> Goal:
From the records below, reproduce verbatim the span that begins with the line containing "pose: elev=246.4 azim=354.3" and ends with the line containing "Dot at: (220, 239)", including both of those lines.

[Dataset records]
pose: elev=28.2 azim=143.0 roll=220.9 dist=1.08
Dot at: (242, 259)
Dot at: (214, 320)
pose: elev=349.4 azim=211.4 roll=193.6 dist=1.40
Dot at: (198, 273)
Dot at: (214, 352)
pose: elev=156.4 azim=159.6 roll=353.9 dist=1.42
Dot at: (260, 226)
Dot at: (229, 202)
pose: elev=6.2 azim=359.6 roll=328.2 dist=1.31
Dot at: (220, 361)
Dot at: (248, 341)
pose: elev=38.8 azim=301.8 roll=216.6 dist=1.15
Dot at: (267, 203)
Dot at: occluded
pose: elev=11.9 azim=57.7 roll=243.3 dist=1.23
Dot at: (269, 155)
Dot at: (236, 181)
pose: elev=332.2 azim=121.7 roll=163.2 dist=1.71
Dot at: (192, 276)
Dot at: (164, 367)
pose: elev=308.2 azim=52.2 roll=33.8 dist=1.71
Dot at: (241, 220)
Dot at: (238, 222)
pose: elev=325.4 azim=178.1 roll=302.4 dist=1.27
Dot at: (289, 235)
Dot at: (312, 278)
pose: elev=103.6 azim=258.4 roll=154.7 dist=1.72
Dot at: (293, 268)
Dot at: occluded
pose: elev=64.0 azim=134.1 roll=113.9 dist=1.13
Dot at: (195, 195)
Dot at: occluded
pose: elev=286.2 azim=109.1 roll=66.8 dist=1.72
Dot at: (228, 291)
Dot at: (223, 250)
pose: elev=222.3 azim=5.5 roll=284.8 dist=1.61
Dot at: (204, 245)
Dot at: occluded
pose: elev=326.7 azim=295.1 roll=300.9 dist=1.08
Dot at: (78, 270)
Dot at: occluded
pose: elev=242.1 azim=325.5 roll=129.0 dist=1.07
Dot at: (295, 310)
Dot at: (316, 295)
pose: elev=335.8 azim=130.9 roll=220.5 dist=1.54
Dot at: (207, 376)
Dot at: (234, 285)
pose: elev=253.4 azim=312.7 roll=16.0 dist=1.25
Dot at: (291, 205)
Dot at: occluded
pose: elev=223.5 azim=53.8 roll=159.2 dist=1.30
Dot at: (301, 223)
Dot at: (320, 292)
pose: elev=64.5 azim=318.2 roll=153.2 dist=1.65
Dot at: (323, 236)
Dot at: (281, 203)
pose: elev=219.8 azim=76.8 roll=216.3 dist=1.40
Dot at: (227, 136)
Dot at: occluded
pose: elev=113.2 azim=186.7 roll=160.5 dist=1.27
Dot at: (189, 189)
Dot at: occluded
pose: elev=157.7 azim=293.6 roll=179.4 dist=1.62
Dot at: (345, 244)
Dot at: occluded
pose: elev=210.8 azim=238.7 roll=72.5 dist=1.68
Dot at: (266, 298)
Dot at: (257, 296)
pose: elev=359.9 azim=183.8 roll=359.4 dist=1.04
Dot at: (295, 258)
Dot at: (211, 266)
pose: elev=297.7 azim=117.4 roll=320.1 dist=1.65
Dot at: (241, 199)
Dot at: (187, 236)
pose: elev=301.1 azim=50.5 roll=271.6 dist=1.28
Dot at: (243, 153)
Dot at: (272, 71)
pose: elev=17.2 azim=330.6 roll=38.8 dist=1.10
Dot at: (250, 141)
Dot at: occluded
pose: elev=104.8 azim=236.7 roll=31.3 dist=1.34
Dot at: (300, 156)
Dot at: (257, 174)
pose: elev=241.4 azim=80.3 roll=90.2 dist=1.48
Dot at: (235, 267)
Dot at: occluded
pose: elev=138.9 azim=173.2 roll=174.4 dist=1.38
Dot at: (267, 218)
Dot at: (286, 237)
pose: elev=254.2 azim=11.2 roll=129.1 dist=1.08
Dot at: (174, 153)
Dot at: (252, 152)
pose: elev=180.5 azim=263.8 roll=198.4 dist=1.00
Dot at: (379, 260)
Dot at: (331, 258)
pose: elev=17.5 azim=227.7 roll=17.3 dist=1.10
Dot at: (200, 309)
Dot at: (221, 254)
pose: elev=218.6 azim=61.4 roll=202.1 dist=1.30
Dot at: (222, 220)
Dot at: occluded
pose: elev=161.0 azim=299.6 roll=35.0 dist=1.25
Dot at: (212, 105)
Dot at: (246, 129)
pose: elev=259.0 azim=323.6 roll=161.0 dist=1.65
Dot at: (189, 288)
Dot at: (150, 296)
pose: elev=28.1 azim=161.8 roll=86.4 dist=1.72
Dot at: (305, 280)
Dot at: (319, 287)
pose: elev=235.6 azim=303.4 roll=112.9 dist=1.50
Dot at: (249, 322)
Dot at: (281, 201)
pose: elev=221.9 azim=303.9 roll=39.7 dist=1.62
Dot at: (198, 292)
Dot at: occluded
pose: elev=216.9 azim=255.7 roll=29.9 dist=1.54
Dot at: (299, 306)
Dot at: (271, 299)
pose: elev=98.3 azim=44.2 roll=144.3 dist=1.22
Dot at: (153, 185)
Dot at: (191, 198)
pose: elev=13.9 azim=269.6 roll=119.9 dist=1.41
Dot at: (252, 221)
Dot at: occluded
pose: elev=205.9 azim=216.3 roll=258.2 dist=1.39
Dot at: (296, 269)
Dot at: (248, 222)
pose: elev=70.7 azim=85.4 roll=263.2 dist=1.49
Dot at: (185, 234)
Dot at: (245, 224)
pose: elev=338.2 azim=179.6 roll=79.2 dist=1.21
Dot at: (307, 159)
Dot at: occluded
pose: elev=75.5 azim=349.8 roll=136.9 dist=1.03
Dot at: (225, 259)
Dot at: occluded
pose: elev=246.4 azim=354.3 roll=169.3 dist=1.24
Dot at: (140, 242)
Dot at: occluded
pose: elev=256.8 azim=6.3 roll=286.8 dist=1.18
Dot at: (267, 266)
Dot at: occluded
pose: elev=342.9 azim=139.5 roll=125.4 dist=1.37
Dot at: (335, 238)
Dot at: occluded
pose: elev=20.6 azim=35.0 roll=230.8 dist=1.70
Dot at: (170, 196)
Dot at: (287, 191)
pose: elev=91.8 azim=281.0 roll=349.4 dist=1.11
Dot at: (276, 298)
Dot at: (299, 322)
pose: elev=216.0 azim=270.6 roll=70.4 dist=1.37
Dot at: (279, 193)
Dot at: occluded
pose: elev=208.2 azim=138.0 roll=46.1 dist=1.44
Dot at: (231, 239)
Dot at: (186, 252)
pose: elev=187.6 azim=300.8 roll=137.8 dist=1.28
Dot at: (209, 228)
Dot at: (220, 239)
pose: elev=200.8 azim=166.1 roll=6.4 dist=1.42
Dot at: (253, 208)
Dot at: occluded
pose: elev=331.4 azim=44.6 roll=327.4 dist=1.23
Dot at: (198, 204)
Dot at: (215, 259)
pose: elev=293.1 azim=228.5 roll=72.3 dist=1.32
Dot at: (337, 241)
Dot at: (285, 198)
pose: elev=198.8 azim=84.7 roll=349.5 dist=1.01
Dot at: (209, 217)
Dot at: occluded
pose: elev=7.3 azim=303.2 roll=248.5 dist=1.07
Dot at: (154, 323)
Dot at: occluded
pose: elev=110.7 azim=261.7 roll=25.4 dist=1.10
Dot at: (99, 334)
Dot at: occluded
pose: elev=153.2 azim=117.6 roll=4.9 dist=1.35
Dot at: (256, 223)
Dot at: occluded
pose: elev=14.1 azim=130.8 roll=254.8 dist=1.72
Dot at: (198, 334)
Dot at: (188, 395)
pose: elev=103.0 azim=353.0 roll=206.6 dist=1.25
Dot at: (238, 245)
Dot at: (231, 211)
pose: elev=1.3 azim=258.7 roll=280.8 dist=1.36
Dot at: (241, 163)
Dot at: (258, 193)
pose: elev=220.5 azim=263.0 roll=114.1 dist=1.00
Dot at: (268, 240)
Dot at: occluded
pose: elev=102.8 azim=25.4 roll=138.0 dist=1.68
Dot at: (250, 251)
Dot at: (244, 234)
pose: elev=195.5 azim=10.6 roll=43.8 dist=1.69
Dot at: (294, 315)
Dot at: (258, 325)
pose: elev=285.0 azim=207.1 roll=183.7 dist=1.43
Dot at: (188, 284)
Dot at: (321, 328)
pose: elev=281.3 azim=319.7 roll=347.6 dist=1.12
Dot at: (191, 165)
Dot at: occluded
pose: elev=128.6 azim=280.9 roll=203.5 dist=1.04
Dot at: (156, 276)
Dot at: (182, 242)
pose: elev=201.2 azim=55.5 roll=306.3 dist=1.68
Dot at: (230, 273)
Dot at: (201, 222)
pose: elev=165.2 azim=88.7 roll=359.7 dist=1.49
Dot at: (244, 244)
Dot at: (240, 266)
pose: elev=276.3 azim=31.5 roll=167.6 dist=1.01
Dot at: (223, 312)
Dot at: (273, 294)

> Expected answer:
pose: elev=246.4 azim=354.3 roll=169.3 dist=1.24
Dot at: (140, 242)
Dot at: occluded
pose: elev=256.8 azim=6.3 roll=286.8 dist=1.18
Dot at: (267, 266)
Dot at: occluded
pose: elev=342.9 azim=139.5 roll=125.4 dist=1.37
Dot at: (335, 238)
Dot at: occluded
pose: elev=20.6 azim=35.0 roll=230.8 dist=1.70
Dot at: (170, 196)
Dot at: (287, 191)
pose: elev=91.8 azim=281.0 roll=349.4 dist=1.11
Dot at: (276, 298)
Dot at: (299, 322)
pose: elev=216.0 azim=270.6 roll=70.4 dist=1.37
Dot at: (279, 193)
Dot at: occluded
pose: elev=208.2 azim=138.0 roll=46.1 dist=1.44
Dot at: (231, 239)
Dot at: (186, 252)
pose: elev=187.6 azim=300.8 roll=137.8 dist=1.28
Dot at: (209, 228)
Dot at: (220, 239)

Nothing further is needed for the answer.